Supplied records:
⟨

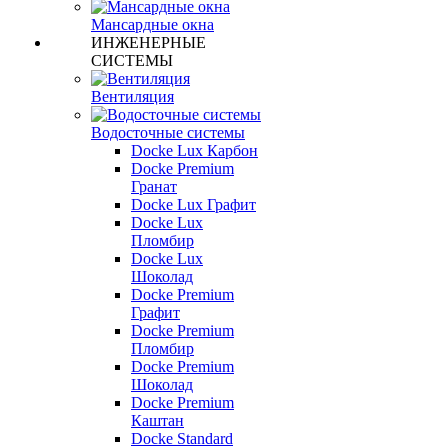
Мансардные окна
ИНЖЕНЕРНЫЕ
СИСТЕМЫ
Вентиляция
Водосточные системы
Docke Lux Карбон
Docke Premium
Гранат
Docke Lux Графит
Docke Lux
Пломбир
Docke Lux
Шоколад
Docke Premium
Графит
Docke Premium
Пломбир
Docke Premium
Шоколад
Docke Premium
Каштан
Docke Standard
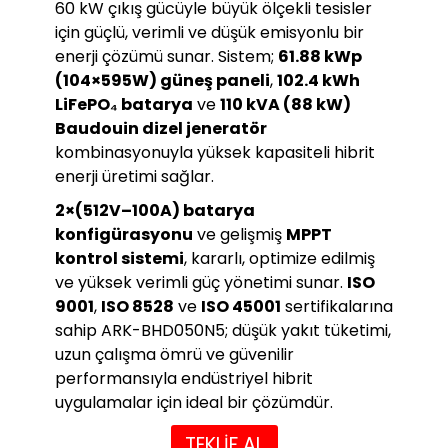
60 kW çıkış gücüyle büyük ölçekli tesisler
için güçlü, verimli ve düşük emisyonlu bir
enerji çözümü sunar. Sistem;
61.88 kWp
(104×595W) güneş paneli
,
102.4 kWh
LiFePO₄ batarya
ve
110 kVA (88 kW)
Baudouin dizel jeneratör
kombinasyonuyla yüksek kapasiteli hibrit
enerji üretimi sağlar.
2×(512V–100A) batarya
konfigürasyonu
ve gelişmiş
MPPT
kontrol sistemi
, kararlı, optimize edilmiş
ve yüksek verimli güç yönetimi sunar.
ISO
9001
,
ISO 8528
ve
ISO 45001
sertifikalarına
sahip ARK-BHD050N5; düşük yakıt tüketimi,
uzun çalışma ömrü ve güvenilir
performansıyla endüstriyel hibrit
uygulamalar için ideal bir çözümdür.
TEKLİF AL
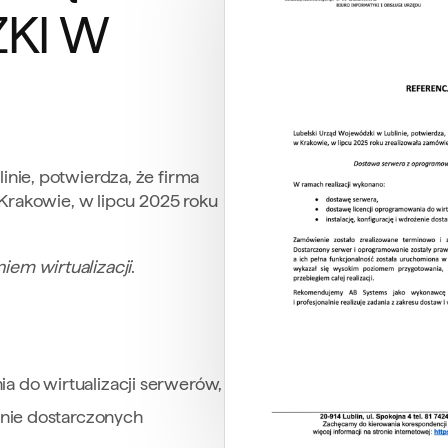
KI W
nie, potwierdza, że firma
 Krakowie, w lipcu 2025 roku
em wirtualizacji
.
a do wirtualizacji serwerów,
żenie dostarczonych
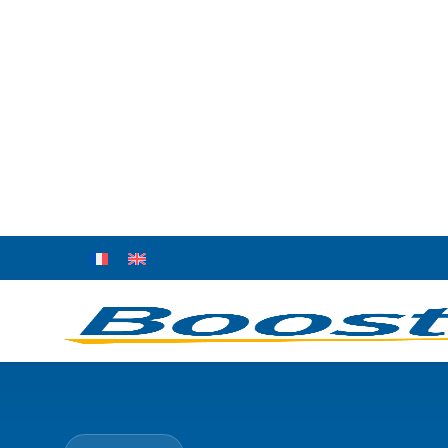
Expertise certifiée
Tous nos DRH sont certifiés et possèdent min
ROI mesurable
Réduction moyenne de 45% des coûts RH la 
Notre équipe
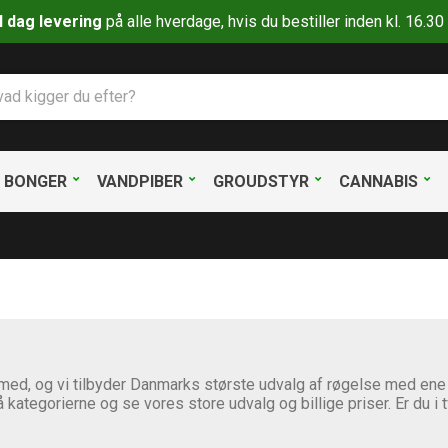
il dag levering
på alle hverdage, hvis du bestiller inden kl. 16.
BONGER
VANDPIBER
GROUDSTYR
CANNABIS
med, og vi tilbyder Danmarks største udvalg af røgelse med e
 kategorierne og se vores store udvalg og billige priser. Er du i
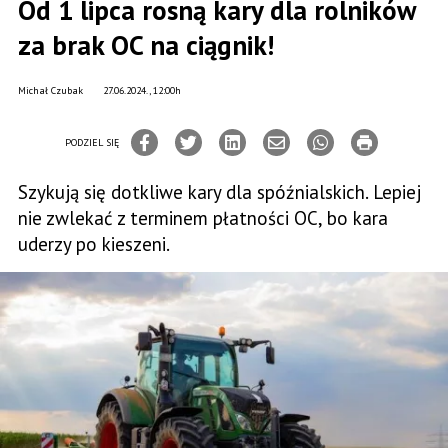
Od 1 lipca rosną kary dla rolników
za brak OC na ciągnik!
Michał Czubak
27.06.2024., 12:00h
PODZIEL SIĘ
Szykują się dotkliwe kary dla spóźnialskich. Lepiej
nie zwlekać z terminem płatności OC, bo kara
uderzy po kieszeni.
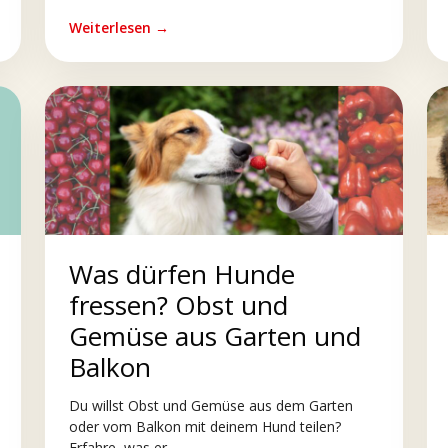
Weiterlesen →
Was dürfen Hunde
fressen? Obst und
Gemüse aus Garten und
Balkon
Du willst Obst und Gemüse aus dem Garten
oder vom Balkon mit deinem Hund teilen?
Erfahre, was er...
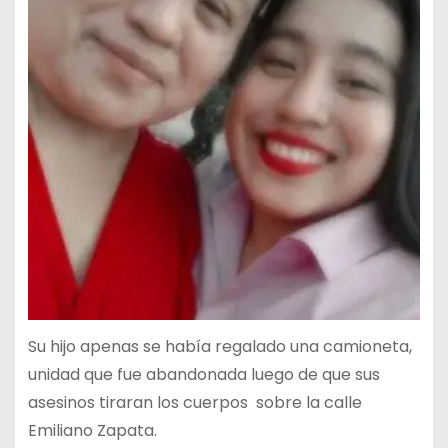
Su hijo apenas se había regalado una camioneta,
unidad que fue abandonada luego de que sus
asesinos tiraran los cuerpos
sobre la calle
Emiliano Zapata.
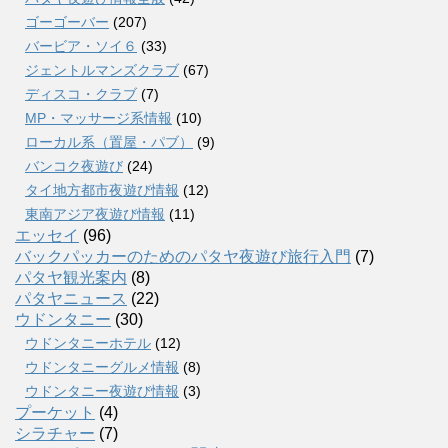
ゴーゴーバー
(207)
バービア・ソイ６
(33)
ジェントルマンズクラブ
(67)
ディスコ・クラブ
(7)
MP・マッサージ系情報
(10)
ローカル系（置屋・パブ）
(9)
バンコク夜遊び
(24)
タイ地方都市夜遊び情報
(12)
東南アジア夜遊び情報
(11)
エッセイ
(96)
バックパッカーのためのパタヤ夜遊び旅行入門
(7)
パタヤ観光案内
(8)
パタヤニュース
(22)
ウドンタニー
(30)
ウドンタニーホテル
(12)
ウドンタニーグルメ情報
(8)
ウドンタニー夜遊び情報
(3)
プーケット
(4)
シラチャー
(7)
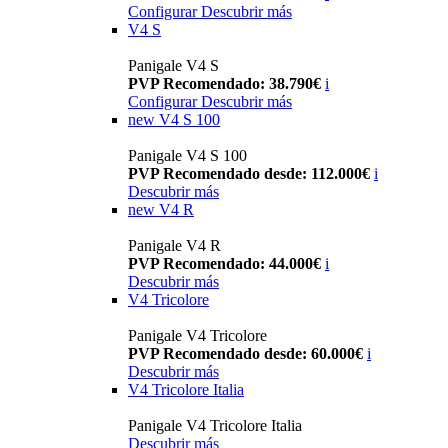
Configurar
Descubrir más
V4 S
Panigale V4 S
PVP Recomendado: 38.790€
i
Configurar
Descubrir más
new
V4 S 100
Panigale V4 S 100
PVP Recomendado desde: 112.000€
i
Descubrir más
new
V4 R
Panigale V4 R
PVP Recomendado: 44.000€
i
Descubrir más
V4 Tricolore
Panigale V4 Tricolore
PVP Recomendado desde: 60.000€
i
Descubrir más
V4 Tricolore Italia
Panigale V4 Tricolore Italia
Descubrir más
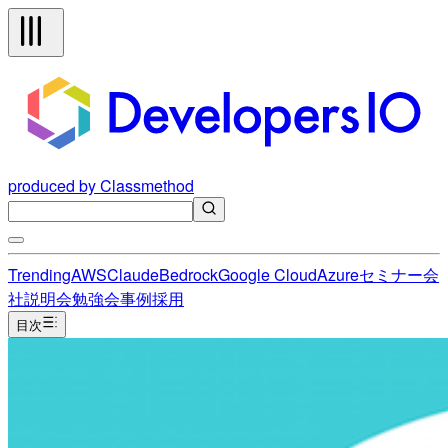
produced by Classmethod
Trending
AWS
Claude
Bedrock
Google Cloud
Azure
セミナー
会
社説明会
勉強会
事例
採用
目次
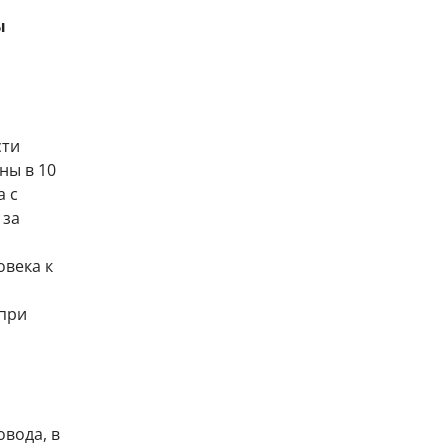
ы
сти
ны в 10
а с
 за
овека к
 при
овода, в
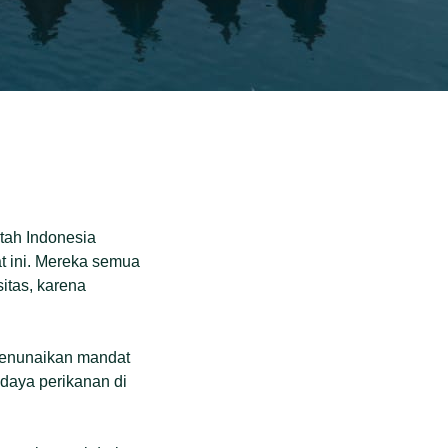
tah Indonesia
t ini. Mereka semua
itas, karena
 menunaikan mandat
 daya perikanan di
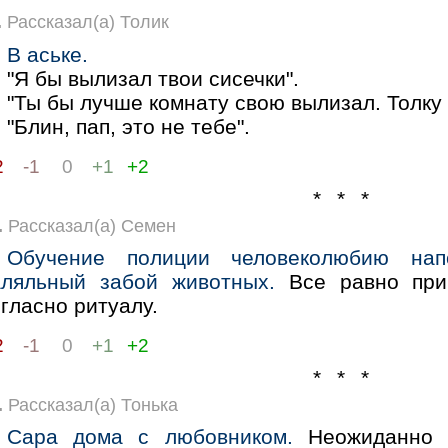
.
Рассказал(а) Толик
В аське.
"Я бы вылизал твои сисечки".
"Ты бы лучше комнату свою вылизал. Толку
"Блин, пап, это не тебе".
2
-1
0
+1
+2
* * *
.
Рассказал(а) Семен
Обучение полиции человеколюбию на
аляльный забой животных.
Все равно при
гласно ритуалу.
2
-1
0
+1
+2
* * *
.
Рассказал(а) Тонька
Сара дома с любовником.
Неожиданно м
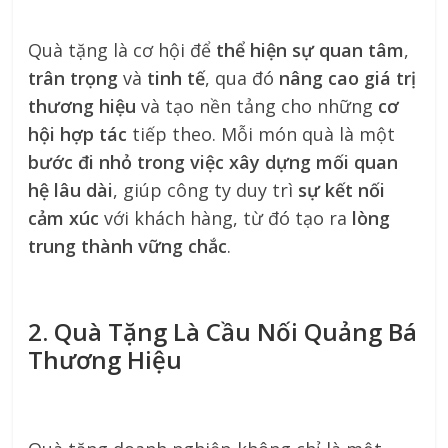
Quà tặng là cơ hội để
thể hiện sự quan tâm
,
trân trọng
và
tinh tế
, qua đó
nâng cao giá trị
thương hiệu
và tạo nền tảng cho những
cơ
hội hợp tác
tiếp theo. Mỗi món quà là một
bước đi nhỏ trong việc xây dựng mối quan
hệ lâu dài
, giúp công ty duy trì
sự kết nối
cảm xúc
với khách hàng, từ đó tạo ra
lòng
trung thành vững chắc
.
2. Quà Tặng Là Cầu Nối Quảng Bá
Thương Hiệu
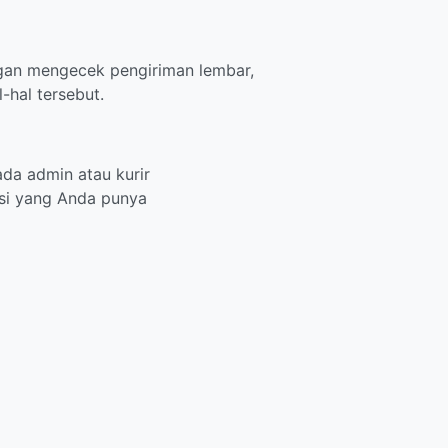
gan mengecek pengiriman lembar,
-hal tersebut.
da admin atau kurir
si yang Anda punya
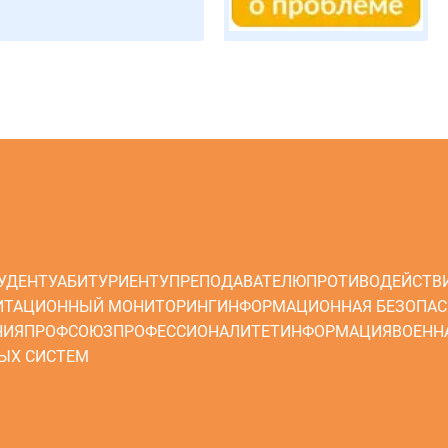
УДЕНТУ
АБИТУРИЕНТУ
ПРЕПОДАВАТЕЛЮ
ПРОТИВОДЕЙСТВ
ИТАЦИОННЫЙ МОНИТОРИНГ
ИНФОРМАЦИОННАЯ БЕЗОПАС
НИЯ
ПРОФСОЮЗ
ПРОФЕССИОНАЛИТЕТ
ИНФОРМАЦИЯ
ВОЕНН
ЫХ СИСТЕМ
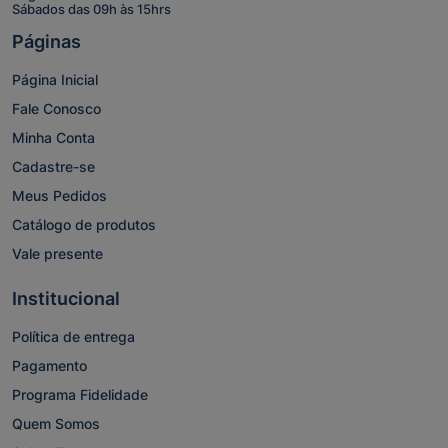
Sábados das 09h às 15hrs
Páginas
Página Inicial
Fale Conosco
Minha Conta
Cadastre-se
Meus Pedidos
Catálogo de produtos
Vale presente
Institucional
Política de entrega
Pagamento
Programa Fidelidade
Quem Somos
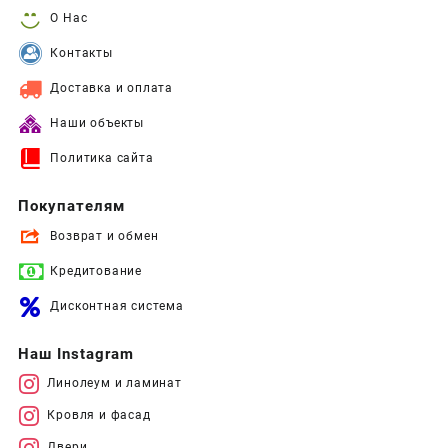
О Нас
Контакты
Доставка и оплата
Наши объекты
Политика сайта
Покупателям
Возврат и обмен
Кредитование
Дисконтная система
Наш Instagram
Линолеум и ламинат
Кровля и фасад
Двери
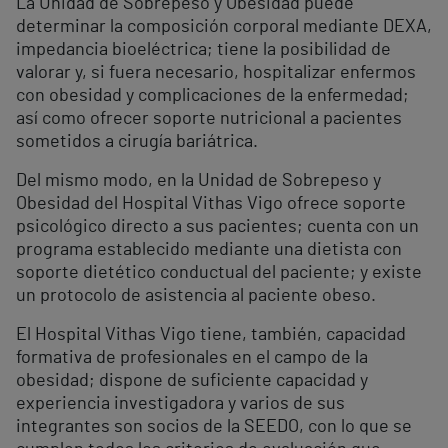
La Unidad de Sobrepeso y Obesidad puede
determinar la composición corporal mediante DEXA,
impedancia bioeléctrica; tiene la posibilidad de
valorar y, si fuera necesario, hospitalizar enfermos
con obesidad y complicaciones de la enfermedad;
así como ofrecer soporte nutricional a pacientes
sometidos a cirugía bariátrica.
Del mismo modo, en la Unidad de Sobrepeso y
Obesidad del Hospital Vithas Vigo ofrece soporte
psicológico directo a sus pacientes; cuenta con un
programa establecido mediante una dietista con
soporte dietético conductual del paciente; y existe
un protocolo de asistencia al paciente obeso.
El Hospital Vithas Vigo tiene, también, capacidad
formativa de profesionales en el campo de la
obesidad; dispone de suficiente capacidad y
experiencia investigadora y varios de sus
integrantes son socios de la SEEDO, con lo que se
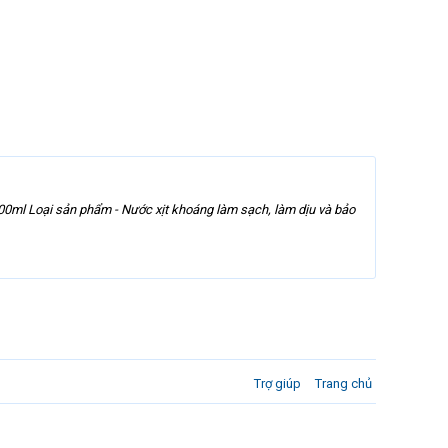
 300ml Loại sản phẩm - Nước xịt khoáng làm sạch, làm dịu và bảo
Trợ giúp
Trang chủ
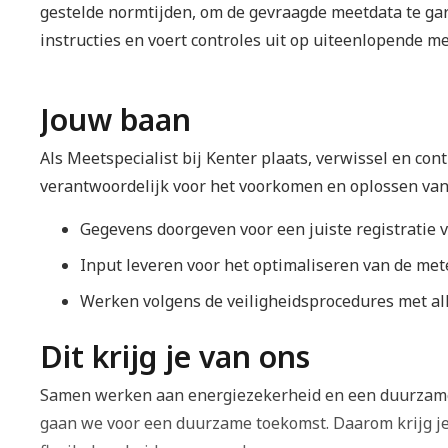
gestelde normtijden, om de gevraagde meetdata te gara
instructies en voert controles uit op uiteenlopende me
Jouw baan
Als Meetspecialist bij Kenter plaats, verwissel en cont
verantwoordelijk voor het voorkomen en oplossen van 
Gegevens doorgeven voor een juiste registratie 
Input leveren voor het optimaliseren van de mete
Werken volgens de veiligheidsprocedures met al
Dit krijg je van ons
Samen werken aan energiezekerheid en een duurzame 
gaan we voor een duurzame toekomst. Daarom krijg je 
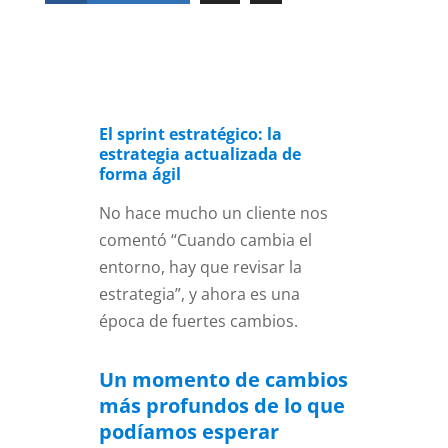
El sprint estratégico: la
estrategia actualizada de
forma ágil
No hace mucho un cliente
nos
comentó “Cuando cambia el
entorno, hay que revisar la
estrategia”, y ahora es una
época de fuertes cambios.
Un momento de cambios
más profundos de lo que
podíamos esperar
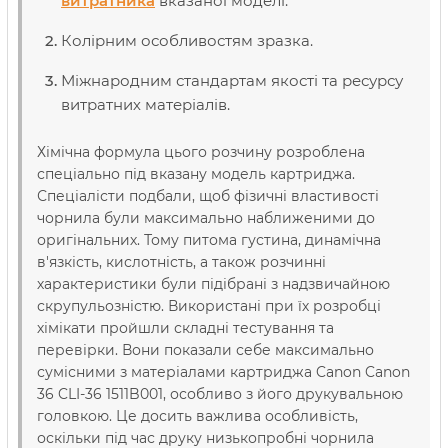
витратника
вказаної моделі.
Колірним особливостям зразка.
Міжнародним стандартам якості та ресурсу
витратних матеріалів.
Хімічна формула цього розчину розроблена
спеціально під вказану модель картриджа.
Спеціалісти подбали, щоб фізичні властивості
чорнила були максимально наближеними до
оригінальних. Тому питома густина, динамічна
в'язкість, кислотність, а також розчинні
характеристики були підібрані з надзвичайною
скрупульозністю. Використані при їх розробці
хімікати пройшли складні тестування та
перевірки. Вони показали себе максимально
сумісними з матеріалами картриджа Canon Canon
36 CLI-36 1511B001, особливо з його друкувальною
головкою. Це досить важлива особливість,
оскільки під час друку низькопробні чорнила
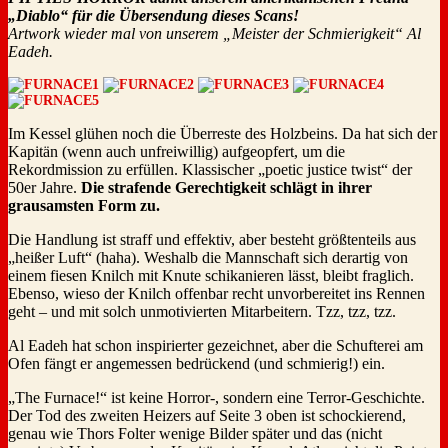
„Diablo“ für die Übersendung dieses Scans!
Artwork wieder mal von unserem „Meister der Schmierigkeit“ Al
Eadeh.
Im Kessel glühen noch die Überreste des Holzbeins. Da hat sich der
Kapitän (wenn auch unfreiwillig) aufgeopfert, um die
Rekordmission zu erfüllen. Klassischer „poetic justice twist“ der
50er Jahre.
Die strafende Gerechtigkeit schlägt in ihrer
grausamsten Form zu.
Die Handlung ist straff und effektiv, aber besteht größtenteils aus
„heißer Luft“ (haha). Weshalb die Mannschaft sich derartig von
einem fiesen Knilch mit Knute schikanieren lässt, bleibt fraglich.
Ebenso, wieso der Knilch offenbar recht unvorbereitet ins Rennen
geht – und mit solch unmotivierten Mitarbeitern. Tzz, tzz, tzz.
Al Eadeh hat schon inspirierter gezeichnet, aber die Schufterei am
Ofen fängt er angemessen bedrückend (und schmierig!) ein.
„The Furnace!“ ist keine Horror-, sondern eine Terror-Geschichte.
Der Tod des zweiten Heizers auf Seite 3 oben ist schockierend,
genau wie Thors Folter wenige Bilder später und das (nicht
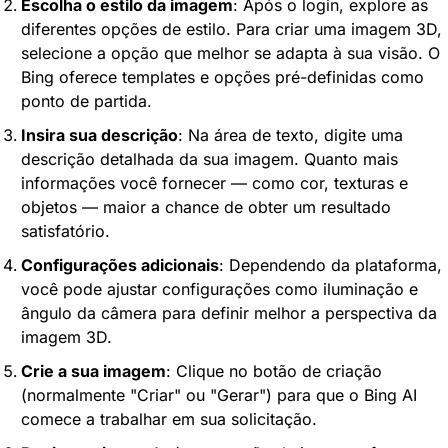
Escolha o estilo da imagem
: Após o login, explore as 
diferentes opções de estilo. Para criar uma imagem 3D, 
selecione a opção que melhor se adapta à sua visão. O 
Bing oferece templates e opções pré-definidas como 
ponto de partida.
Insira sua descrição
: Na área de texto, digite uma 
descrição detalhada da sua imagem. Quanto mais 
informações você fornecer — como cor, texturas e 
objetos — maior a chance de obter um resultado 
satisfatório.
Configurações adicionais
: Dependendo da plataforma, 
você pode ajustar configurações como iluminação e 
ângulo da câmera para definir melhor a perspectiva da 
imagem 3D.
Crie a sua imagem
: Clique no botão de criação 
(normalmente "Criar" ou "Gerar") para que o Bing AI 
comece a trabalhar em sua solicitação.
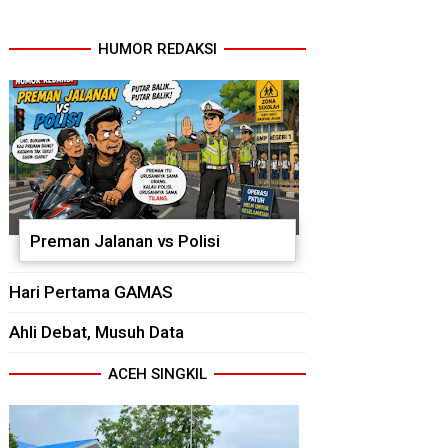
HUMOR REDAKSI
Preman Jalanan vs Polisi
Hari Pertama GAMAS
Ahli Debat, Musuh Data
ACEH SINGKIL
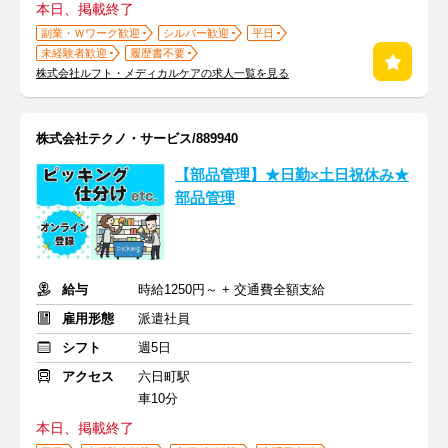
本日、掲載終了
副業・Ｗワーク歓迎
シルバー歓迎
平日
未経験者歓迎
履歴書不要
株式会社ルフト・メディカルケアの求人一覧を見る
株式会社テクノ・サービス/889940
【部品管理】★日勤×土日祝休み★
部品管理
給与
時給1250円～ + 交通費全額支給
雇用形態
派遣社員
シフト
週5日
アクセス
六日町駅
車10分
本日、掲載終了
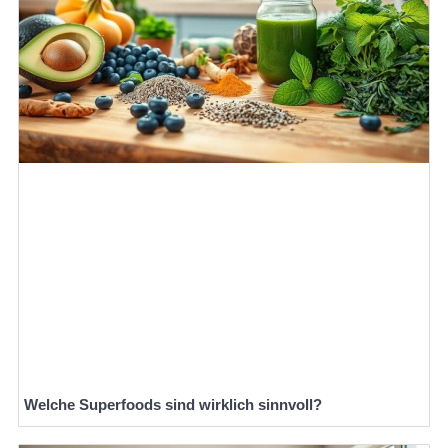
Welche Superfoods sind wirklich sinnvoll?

⟩

Exercise prompt: Bring together all lines of the entries above in which the string "чорнила" occurs.

Answer space:
чорнила були максимально наближеними до
оскільки під час друку низькопробні чорнила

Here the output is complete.